Mayor-elect Eric Garcetti is preaching a gospel of civic rebirth in appearances across Los Angeles while gently lowering expectations about how much City Hall, and he himself, can do to bring about change.
Join us at 9 a.m. when we talk with Times reporter Catherine Saillant about the balance Garcetti is aiming to strike with audiences hopeful after a campaign filled with promises of change, while acknowledging the tough reality of chronic ills like clogged freeways and underperforming schools.
In a city of 4 million, "I can't be everywhere, I won't be everywhere and do a good job," Garcetti told a crowd of about 250 at Cal State Northridge on Wednesday, one in a series of "Back to Basics" forums in the weeks before he replaces outgoing Mayor Antonio Villaraigosa on July 1.
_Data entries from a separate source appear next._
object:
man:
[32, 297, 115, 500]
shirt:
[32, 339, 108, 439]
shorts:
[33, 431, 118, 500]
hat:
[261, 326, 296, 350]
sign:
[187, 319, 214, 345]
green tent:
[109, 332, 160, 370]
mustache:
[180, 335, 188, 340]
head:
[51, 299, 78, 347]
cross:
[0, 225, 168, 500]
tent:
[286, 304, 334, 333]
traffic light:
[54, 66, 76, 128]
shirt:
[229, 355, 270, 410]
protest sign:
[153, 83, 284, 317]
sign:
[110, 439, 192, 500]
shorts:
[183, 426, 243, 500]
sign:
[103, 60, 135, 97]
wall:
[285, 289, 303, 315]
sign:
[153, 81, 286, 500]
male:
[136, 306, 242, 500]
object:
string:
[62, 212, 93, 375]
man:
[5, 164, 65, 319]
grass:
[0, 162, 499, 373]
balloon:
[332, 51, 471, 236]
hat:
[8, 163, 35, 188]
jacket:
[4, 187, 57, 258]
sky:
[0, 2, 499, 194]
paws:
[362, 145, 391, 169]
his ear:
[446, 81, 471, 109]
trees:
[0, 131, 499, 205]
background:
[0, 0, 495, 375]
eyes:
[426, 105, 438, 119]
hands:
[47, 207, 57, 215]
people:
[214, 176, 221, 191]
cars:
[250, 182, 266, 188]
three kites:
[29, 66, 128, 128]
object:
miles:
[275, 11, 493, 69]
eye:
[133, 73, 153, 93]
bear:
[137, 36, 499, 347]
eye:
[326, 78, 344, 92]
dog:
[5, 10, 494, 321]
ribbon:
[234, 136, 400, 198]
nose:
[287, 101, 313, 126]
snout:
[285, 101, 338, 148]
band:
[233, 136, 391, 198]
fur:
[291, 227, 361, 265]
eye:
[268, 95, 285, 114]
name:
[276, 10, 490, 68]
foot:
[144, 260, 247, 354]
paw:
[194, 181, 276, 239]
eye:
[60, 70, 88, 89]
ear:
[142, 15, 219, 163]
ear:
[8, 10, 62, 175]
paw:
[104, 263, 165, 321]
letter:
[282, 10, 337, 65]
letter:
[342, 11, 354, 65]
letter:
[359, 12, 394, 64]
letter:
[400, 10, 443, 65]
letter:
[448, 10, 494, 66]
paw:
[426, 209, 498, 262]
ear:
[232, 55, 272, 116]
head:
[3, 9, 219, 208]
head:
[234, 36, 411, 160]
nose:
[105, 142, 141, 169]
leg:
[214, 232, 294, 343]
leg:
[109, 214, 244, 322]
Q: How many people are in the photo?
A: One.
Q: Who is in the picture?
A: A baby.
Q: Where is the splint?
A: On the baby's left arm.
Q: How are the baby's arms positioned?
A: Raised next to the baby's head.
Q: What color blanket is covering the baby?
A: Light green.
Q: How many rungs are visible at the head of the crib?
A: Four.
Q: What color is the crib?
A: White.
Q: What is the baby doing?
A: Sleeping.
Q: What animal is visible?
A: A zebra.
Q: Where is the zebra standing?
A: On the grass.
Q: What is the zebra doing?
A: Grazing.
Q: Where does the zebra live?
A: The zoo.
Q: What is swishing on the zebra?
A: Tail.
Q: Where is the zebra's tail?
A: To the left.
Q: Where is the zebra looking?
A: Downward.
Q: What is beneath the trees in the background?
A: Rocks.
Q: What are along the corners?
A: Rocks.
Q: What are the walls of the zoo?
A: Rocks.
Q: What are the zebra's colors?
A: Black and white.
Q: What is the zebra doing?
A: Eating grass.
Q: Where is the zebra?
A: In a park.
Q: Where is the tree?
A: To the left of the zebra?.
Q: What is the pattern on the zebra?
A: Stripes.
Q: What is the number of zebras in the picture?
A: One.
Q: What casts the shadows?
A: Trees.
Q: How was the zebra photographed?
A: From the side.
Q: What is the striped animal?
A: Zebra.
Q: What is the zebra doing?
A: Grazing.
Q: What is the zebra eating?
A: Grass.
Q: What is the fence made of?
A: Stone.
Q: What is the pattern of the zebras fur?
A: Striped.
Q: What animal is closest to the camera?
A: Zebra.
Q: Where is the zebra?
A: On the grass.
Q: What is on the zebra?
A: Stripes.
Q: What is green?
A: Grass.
Garcetti is telling audiences that his administration will be engaged and visible in neighborhoods and that he will focus on bringing them jobs, restoring services and making City Hall a more user-friendly place.
But he's also warning Angelenos that addressing those challenges, as well as long-term issues like clogged freeways and underperforming schools, will take sustained and cooperative efforts.
"Don't look for the mayor to do it all," he said. "Don't look for the mayor's staff to do it all. Don't look for our city employees to do it all. Because I need you all to be part of doing it."
Raphael Sonenshein of the Pat Brown Institute of Public Affairs at Cal State Los Angeles said the tour is a smart move for Garcetti, who is still defining himself to a city that largely still does not know him.